Alphabet, Google’s parent company, is facing heightened scrutiny from investors due to its significant investments in artificial intelligence (AI) during a period of slowing growth in Google Cloud. In 2024, Alphabet’s capital expenditures reached around $50 billion, with expectations for further increases in 2025 to bolster cloud expansion and AI-enhanced search features.
This considerable spending has raised alarms among investors, particularly as revenue growth slowed during the holiday quarter, affected by declines in advertising and cloud services.
The competitive landscape has become more challenging with the rise of companies like DeepSeek, a China-based AI chatbot developer, which claims to provide more cost-effective and energy-efficient AI solutions than established platforms like ChatGPT.
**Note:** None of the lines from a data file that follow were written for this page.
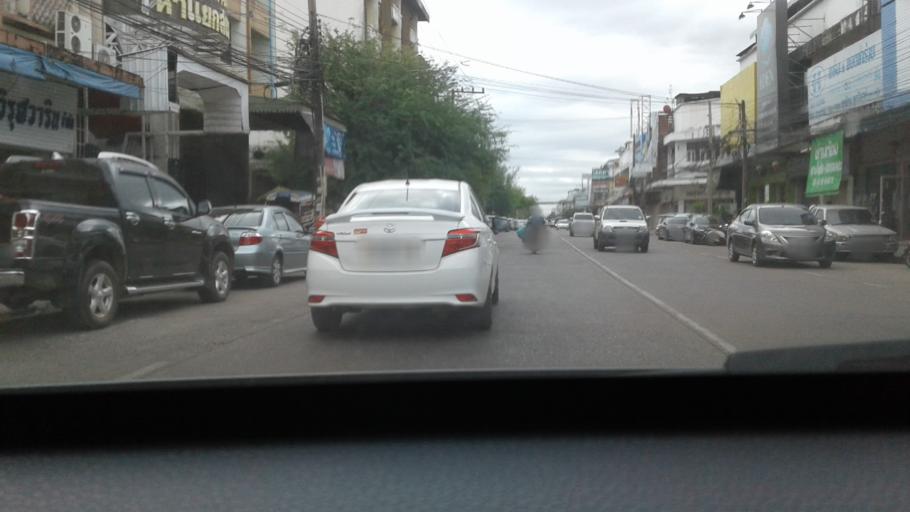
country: TH
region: Changwat Udon Thani
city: Udon Thani
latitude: 17.4048
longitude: 102.7914
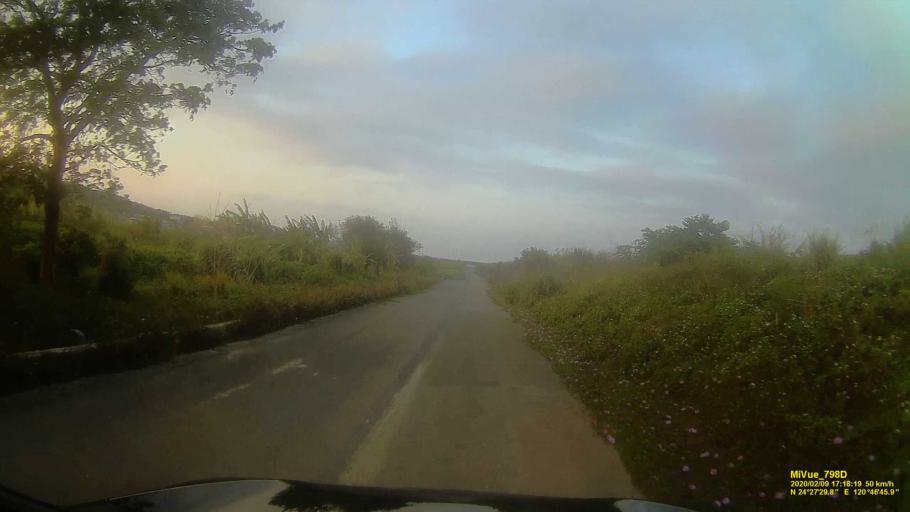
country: TW
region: Taiwan
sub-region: Miaoli
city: Miaoli
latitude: 24.4585
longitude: 120.7794
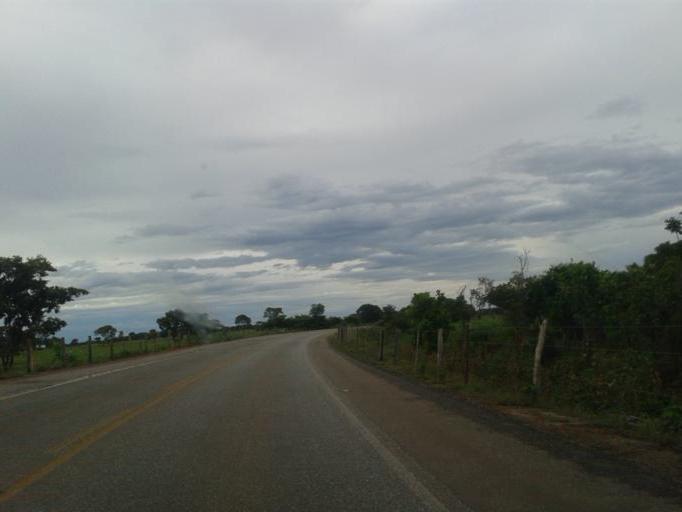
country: BR
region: Goias
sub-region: Mozarlandia
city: Mozarlandia
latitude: -14.7994
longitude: -50.5350
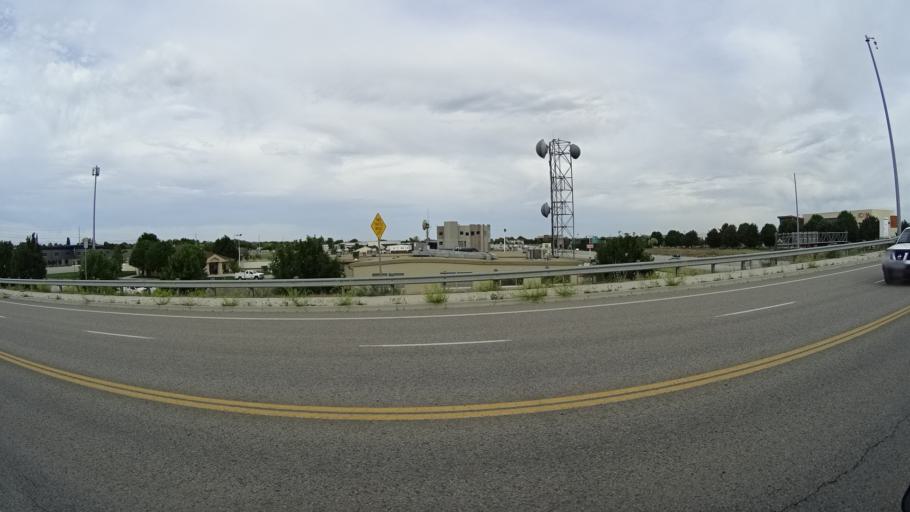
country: US
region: Idaho
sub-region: Ada County
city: Meridian
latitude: 43.5922
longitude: -116.3746
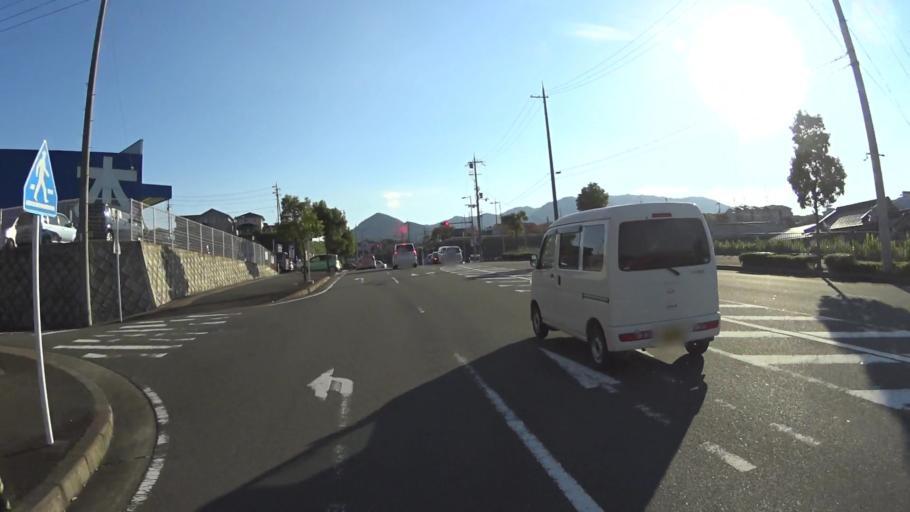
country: JP
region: Kyoto
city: Fukuchiyama
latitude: 35.2918
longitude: 135.1228
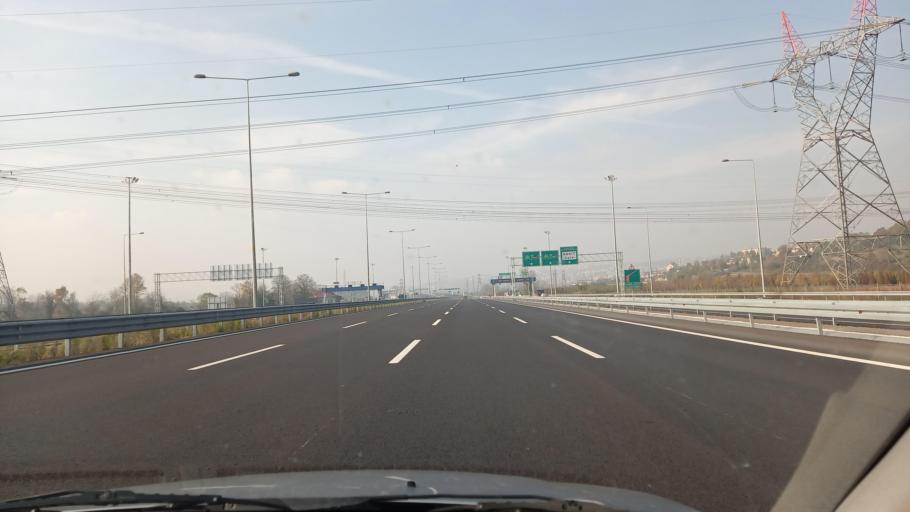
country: TR
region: Sakarya
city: Kazimpasa
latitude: 40.8423
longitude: 30.3460
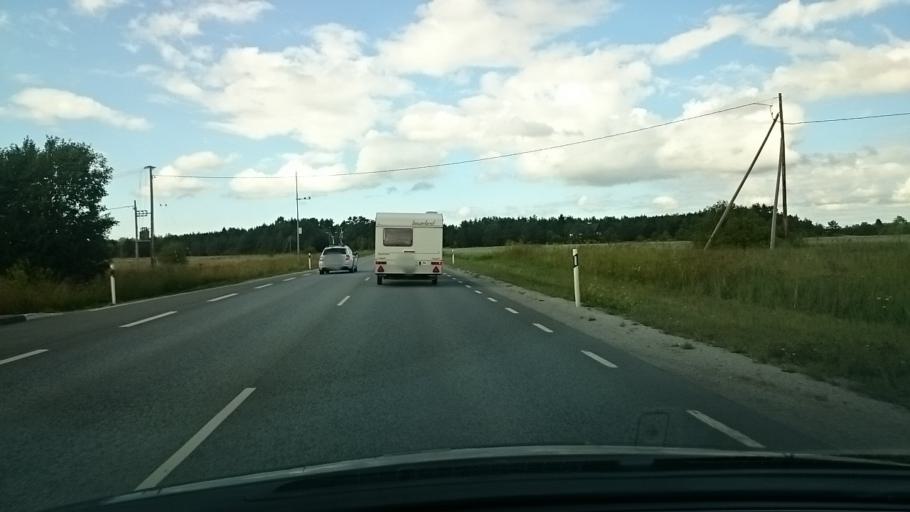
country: EE
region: Harju
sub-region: Keila linn
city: Keila
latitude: 59.2646
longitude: 24.2916
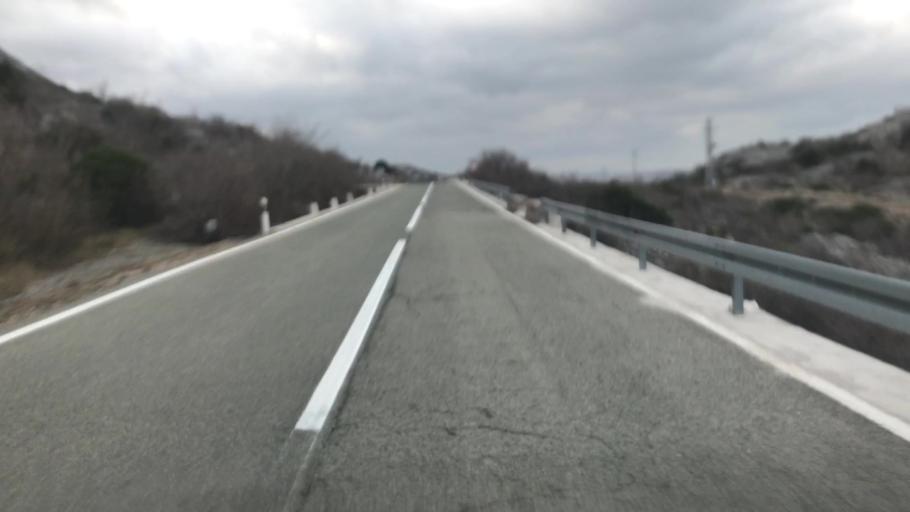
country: HR
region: Licko-Senjska
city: Novalja
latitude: 44.6768
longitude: 14.9414
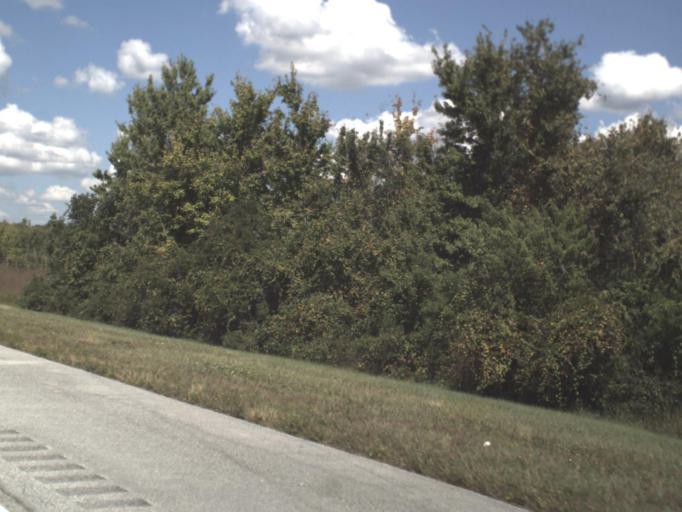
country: US
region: Florida
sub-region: Indian River County
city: Fellsmere
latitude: 27.7109
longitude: -80.8963
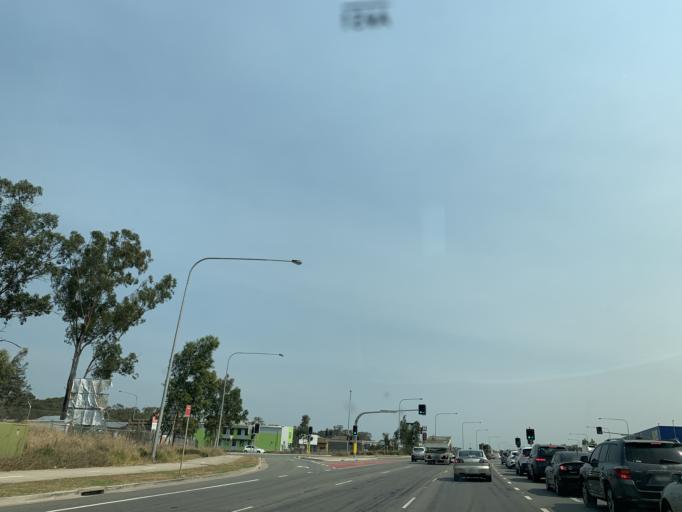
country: AU
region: New South Wales
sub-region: Blacktown
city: Hassall Grove
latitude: -33.7168
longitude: 150.8441
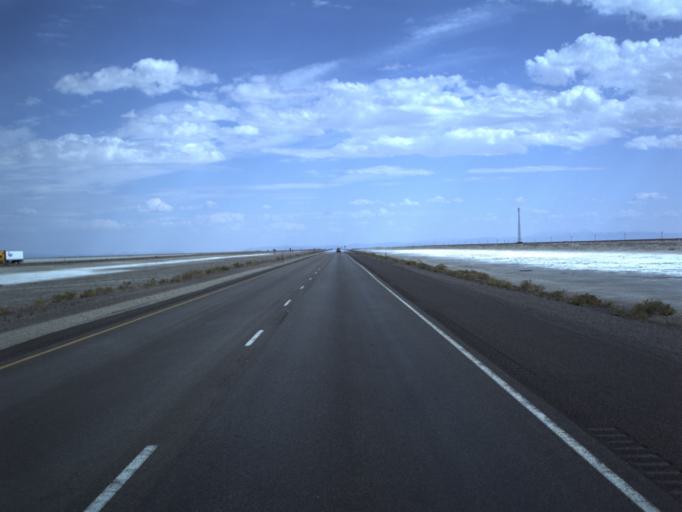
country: US
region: Utah
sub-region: Tooele County
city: Wendover
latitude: 40.7377
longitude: -113.8116
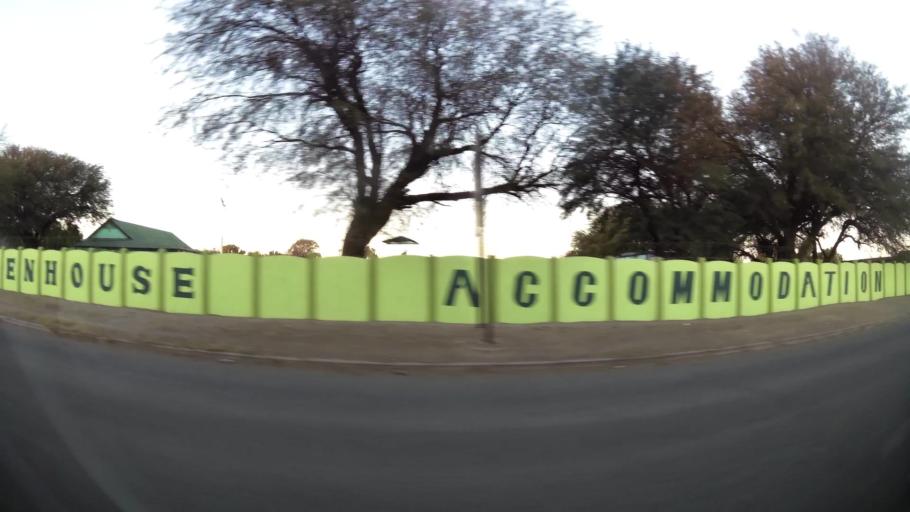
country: ZA
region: Northern Cape
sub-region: Frances Baard District Municipality
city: Kimberley
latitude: -28.7280
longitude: 24.7752
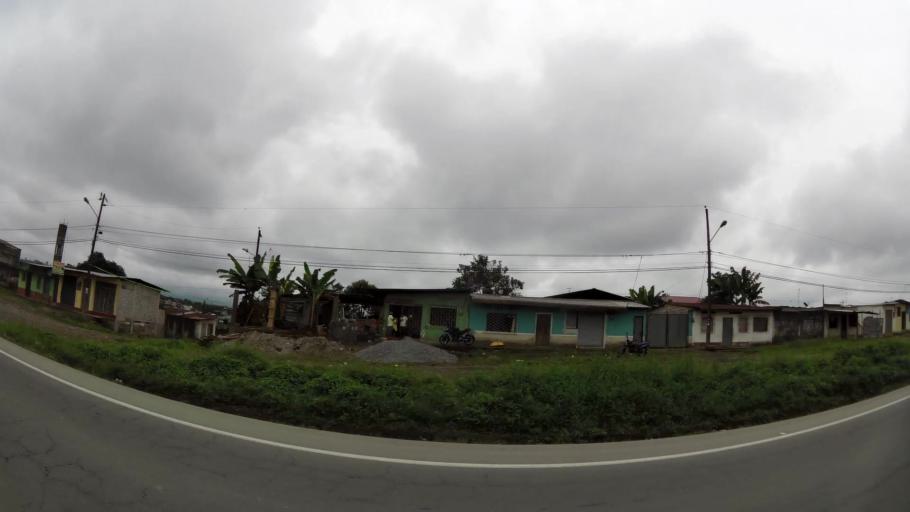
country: EC
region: Santo Domingo de los Tsachilas
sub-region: Canton Santo Domingo de los Colorados
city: Santo Domingo de los Colorados
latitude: -0.2811
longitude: -79.1813
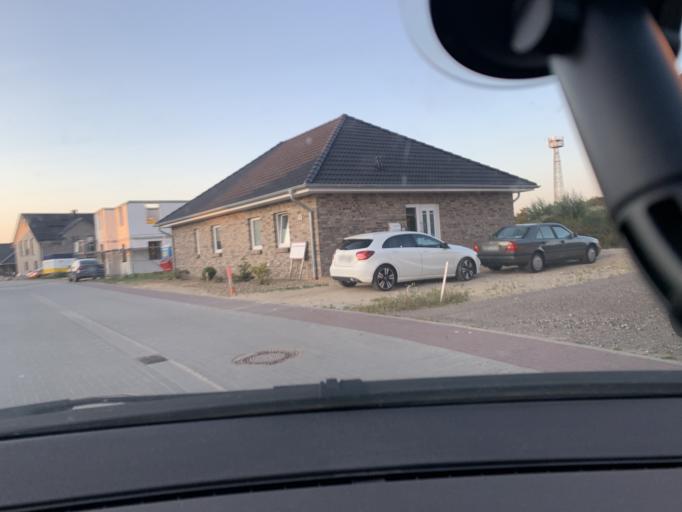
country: DE
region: Schleswig-Holstein
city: Mildstedt
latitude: 54.4627
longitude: 9.1044
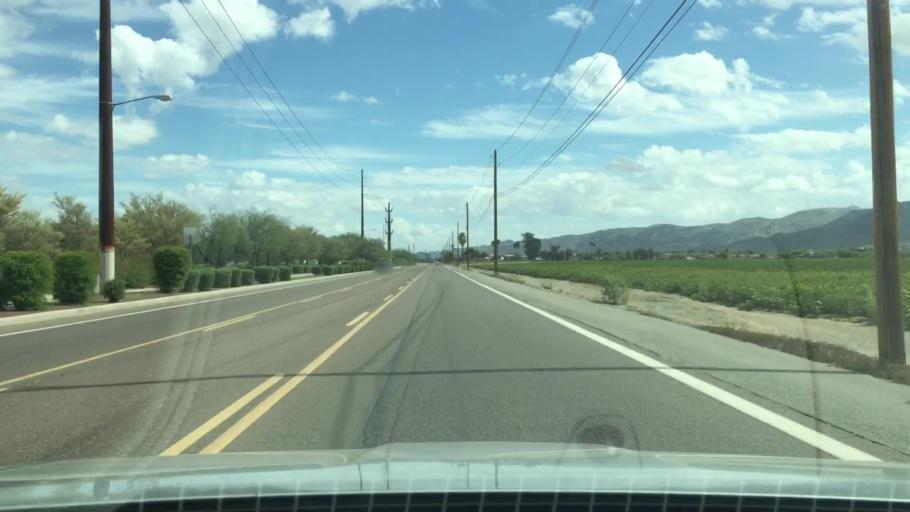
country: US
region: Arizona
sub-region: Maricopa County
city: Laveen
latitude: 33.3630
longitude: -112.1485
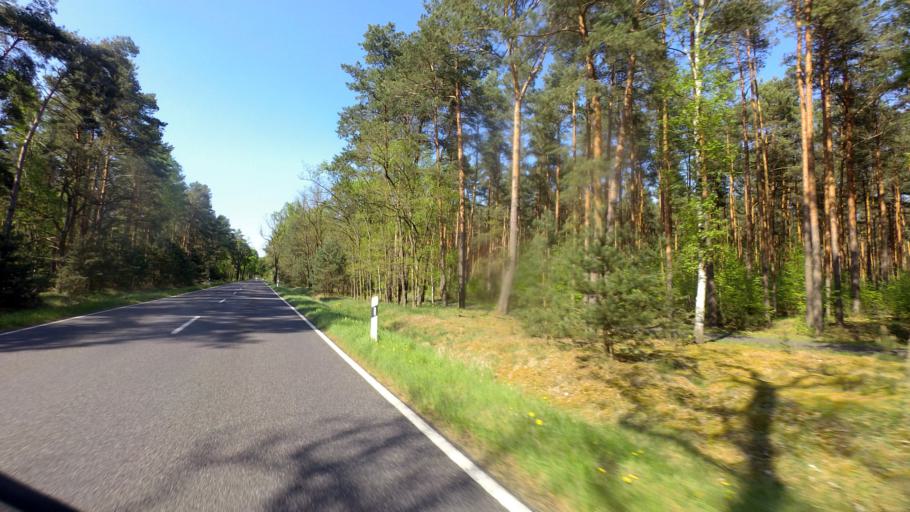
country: DE
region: Brandenburg
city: Halbe
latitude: 52.1426
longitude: 13.7479
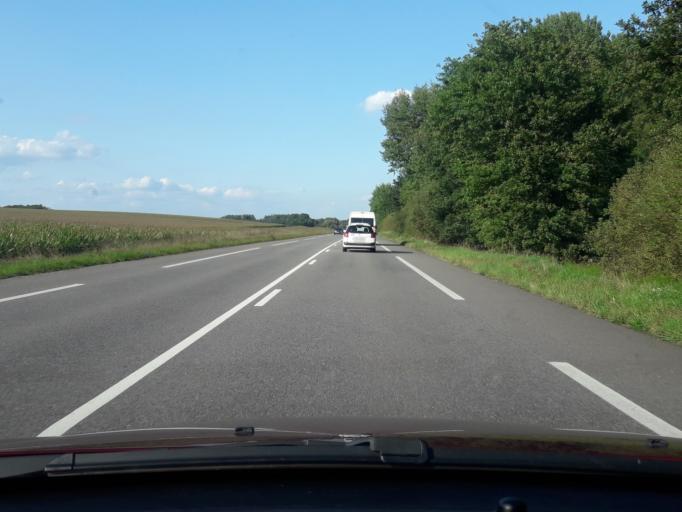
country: FR
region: Alsace
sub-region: Departement du Bas-Rhin
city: Wissembourg
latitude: 48.9705
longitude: 7.9527
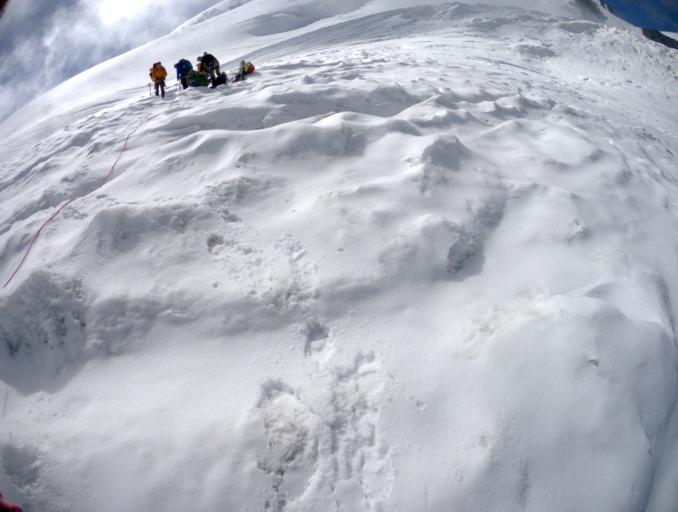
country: RU
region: Kabardino-Balkariya
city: Terskol
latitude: 43.3827
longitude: 42.4382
This situation has led investors to closely observe how tech giants like Alphabet and Amazon will tackle the challenges associated with AI spending and cloud growth. Despite these worries, analysts remain optimistic about Alphabet’s stock. The company is projected to report fourth-quarter revenue of $96.6 billion, reflecting a 12% year-over-year increase, and earnings of $26.19 billion, or $2.12 per share, up from $20.69 billion, or $1.64 per share, the previous year.
Jefferies has kept a “buy” rating with a $235 price target, pointing to improving fundamentals and rising demand for Google Cloud. In light of investor concerns, Alphabet has been concentrating on enhancing efficiency. The company’s new CFO, Anat Ashkenazi, has pointed out potential improvements, such as utilizing internal AI tools to streamline operations without necessarily cutting jobs.
This strategy aims to simplify processes and enhance business operations, with 25% of new code at Google being AI-generated. As Alphabet gears up to announce its earnings, the balance between significant AI investments and the necessity for efficiency and profitability remains a key focus for investors.